Externalized Helpers

When you externalize helpers you must provide runtime implementations for the above macros. An expansion will still occur however we will use emit references to those runtime helpers.

A global expansion looks like the following:

import { warn } from 'debug-tools';

warn('this is a warning');

Expands into:

(true && Ember.warn('this is a warning'));

While externalizing the helpers to a module looks like the following:

import { warn } from 'debug-tools';

warn('this is a warning');

Expands into:

(true && warn('this is a warning'));

Svelte

Svelte allows for consumers to opt into stripping deprecated code from your dependecies. By adding a package name and minimum version that contains no deprecations that code will be compiled away.

For example, consider you are on ember-source@2.10.0 and you have no deprecations all deprecated code in ember-source that is <=2.10.0 will be removed.

...
svelte: {
  "ember-source": "2.10.0"
}
...

Now if you bump to ember-source@2.11.0 you may encounter new deprecations.

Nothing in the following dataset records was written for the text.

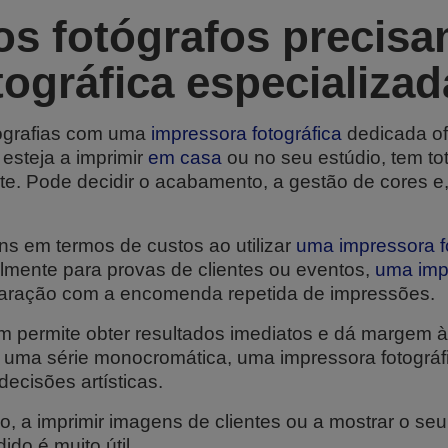
os fotógrafos precis
ográfica especializa
tografias com uma
impressora fotográfica
dedicada of
 esteja a imprimir
em casa
ou no seu estúdio, tem tot
te. Pode decidir o acabamento, a gestão de cores e
 em termos de custos ao utilizar
uma impressora f
lmente para provas de clientes ou eventos,
uma impr
paração com a encomenda repetida de impressões.
 permite obter resultados imediatos e dá margem à
r uma série monocromática, uma impressora fotográ
decisões artísticas.
io, a imprimir imagens de clientes ou a mostrar o seu
do é muito útil.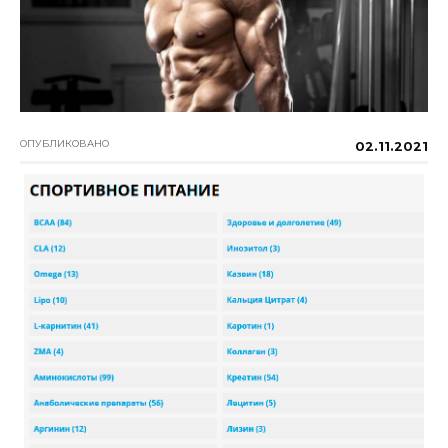
ОПУБЛИКОВАНО
02.11.2021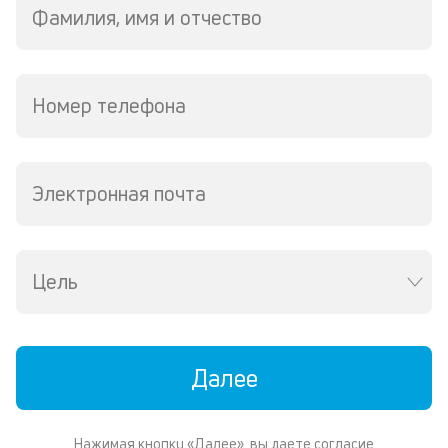
р
Фамилия, имя и отчество
о
в
за
Номер телефона
К
к
ч
Электронная почта
л
м
Цель
В
де
о
д
пе
Далее
о
св
по
Нажимая кнопку «Далее», вы даете согласие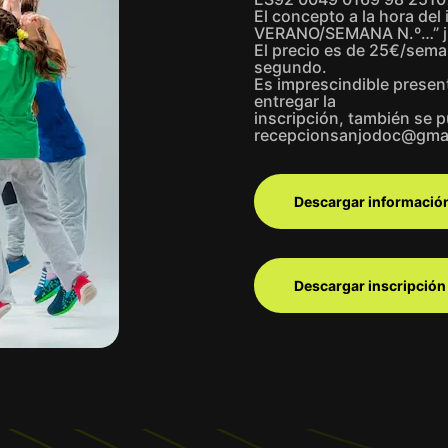
El concepto a la hora de
VERANO/SEMANA N.º…” jun
El precio es de 25€/sema
segundo.
Es imprescindible presen
entregar la
inscripción, también se p
recepcionsanjodoc@gma
Descargar informació
Descargar inscripción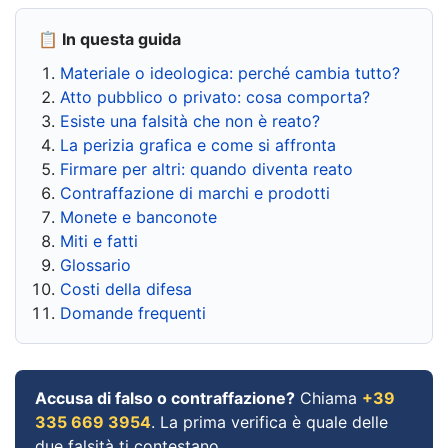
📋 In questa guida
Materiale o ideologica: perché cambia tutto?
Atto pubblico o privato: cosa comporta?
Esiste una falsità che non è reato?
La perizia grafica e come si affronta
Firmare per altri: quando diventa reato
Contraffazione di marchi e prodotti
Monete e banconote
Miti e fatti
Glossario
Costi della difesa
Domande frequenti
Accusa di falso o contraffazione?
Chiama
+39
335 669 3954
. La prima verifica è quale delle
due falsità ti contestano.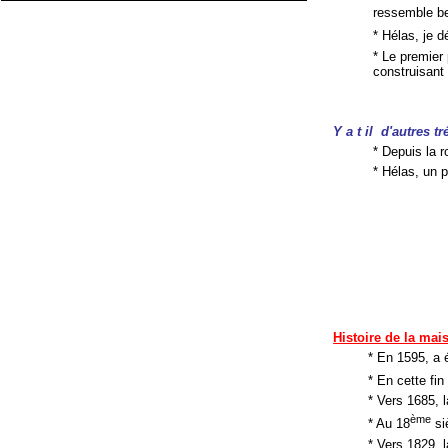
ressemble be
* Hélas, je 
* Le premier 
construisant
Y a t il d'autres 
* Depuis la 
* Hélas, un p
Histoire de la mai
* En 1595, a é
* En cette fin
* Vers 1685, l
ème
* Au 18
si
* Vers 1829, l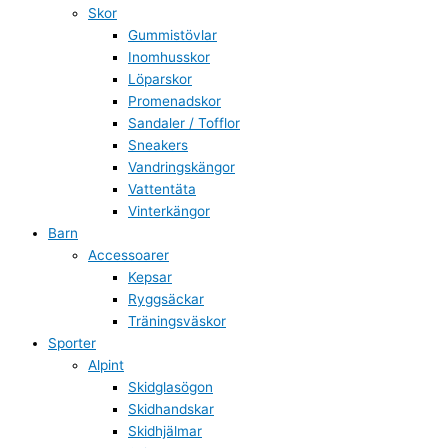
Skor
Gummistövlar
Inomhusskor
Löparskor
Promenadskor
Sandaler / Tofflor
Sneakers
Vandringskängor
Vattentäta
Vinterkängor
Barn
Accessoarer
Kepsar
Ryggsäckar
Träningsväskor
Sporter
Alpint
Skidglasögon
Skidhandskar
Skidhjälmar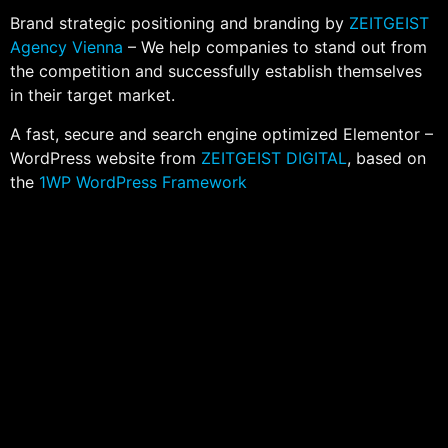
Brand strategic positioning and branding by
ZEITGEIST
Agency Vienna
– We help companies to stand out from
the competition and successfully establish themselves
in their target market.
A fast, secure and search engine optimized Elementor –
WordPress website from
ZEITGEIST DIGITAL
, based on
the
1WP WordPress Framework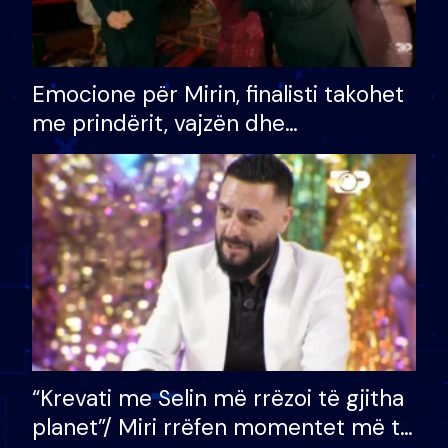
Emocione për Mirin, finalisti takohet
me prindërit, vajzën dhe
bashkëshorten: S’kemi ndonjë letër
divorci apo jo?
“Krevati me Selin më rrëzoi të gjitha
planet”/ Miri rrëfen momentet më të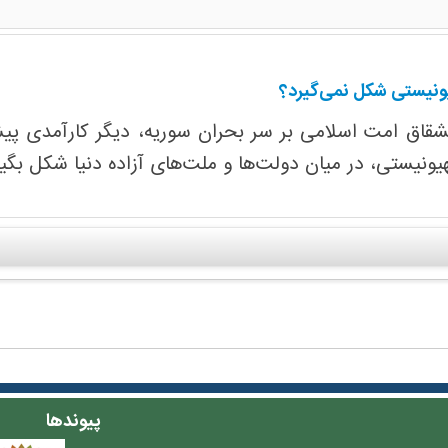
نیستی شکل نمی‌گیرد؟
نشقاق امت اسلامی بر سر بحران سوریه، دیگر کارآمدی پ
یستی، در میان دولت‌ها و ملت‌های آزاده دنیا شکل بگیرد تا
پیوندها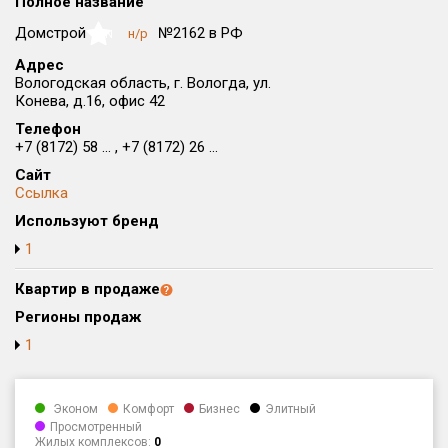
Полное название
Округ
Домстрой
№2162 в РФ
н/р
NaN
Все
Адрес
Вологодская область, г. Вологда, ул.
Район в городе
Конева, д.16, офис 42
Все
Телефон
+7 (8172) 58 ... , +7 (8172) 26 ...
Цена
₽/м²
млн ₽
Сайт
от
до
Ссылка
Общая площадь, м²
Используют бренд
от
до
1
Срок сдачи
Квартир в продаже
от
до
Регионы продаж
Вид объекта
1
Кол-во комнат
Эконом
Комфорт
Бизнес
Элитный
Просмотренный
Жилых комплексов:
0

The workflow would then be to clear out all deprecations and then bump the version in the svelte options.

svelte: {
  "ember-source": "2.11.0"
}

Hygenic

As you may notice that we inject DEBUG into the code when we expand the macro. We gurantee that the binding is unique when injected and follow the local binding name if it is imported directly.